Every U.S. city and state should immediately undertake a comprehensive review of the likely impacts of global warming on their region, evaluating potential risks from things such as worsening natural disasters and reduced water supplies. Emergency planners should evaluate preparedness to respond to disasters. Regional planners should evaluate zoning and other regulations with an eye to keeping housing and other development out of harm's way. Every American should have access to maps detailing the likely impacts of a changing climate. And ultimately, disclosure of global warming risk should be a required part of many major financial transactions.
Internationally, we should also be evaluating the coming risk. Pentagon studies already predict resource wars over water supplies as a likely result of global warming, but the impacts of global warming will affect everything from international trade to efforts to eradicate disease to efforts to alleviate poverty.
With its long history preparing for disasters such as droughts, earthquakes, floods and fires, California could be a global leader in this regard. But even here we have much to do, and Gov. Arnold Schwarzenegger and the Legislature should take action immediately to better prepare for future crises.
While the impacts of global warming, even with a successful effort to deeply cut greenhouse gas emissions, will be significant, we can prepare for them if we act with urgency and foresight. America remains a wealthy nation, and we live in an increasingly wealthy world. We have more than enough resources to both adapt to the impacts of global warming that are now unavoidable and make the transition to a global clean energy economy over the next century in order to avoid even more catastrophic impacts that will result should we fail to reduce greenhouse gas emissions.

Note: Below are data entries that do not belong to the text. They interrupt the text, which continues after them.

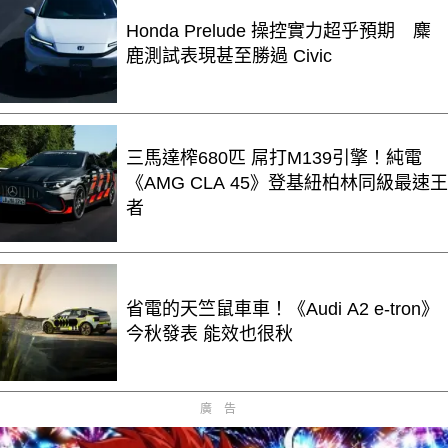
Honda Prelude 操控實力超乎預期 麋
鹿測試表現甚至勝過 Civic
三馬達榨680匹 屌打M139引擎！純電
《AMG CLA 45》登基紐柏林同級最速王
者
省電的天竺鼠車車！《Audi A2 e-tron》
今秋發表 能效也很秋
廣告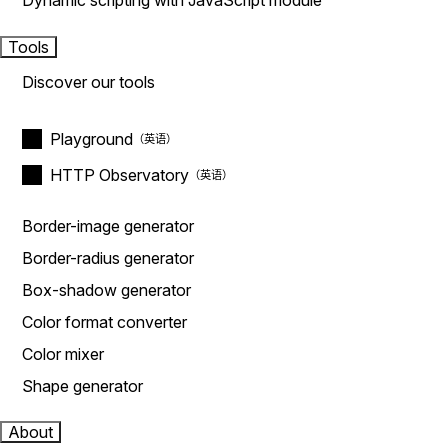
Dynamic scripting with JavaScript module
Tools
Discover our tools
Playground
HTTP Observatory
Border-image generator
Border-radius generator
Box-shadow generator
Color format converter
Color mixer
Shape generator
About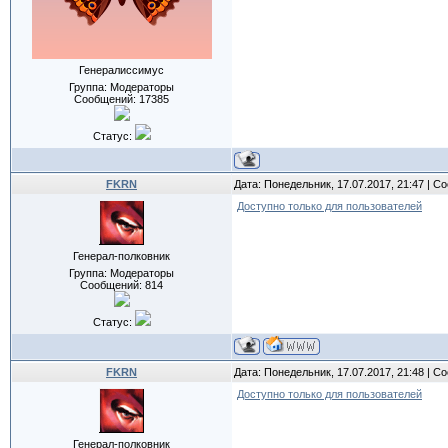
Генералиссимус
Группа: Модераторы
Сообщений:
17385
Статус:
FKRN
Дата: Понедельник, 17.07.2017, 21:47 | 
Доступно только для пользователей
Генерал-полковник
Группа: Модераторы
Сообщений:
814
Статус:
FKRN
Дата: Понедельник, 17.07.2017, 21:48 | 
Доступно только для пользователей
Генерал-полковник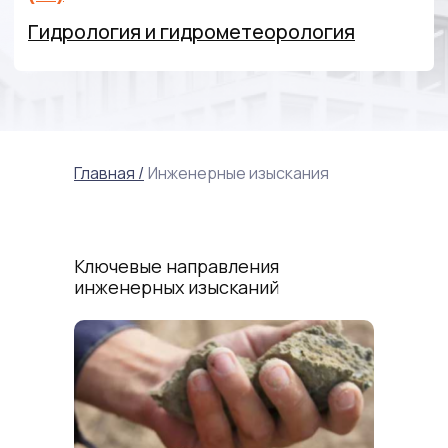
Главная /
Инженерные изыскания
Ключевые направления
инженерных изысканий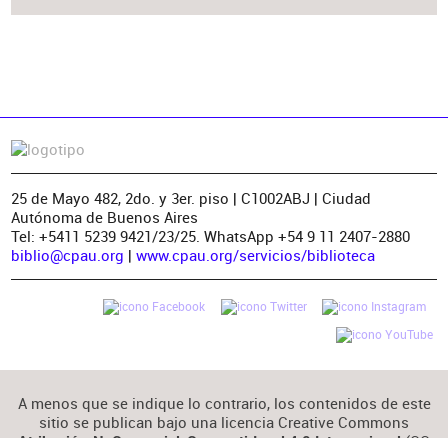
25 de Mayo 482, 2do. y 3er. piso | C1002ABJ | Ciudad
Autónoma de Buenos Aires
Tel: +5411 5239 9421/23/25. WhatsApp +54 9 11 2407-2880
biblio@cpau.org
|
www.cpau.org/servicios/biblioteca
A menos que se indique lo contrario, los contenidos de este
sitio se publican bajo una licencia Creative Commons
(CC
Atribución-NoComercial-CompartirIgual 4.0 Internacional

These investments in our civic and economic infrastructure will not only allow us avoid the worst impacts of climate change, they will have many other benefits as well. We are already too vulnerable to natural disasters of all kinds, even ignoring the likelihood that those disasters are intensifying. Investing in our ability to respond to those disasters and demanding better planning to minimize their impacts would make sense even were the impacts of climate change not as severe as anticipated.
Investing in the clean energy economy will have benefits for Americans comparable to those that have resulted from the enormous growth of the high-tech information economy over the last 20 years. In some cases, investments in energy infrastructure such as more secure transmission lines would serve to both advance clean energy deployment and prepare us for future disasters.
Preparing for global warming, such as reducing greenhouse gas emissions, can bring us many benefits well beyond avoiding the nightmare that is severe global warming. But to realize the dream of a prosperous, safe and secure world and prosperous, safe, and secure communities, we must take action today to prepare for the fire to come.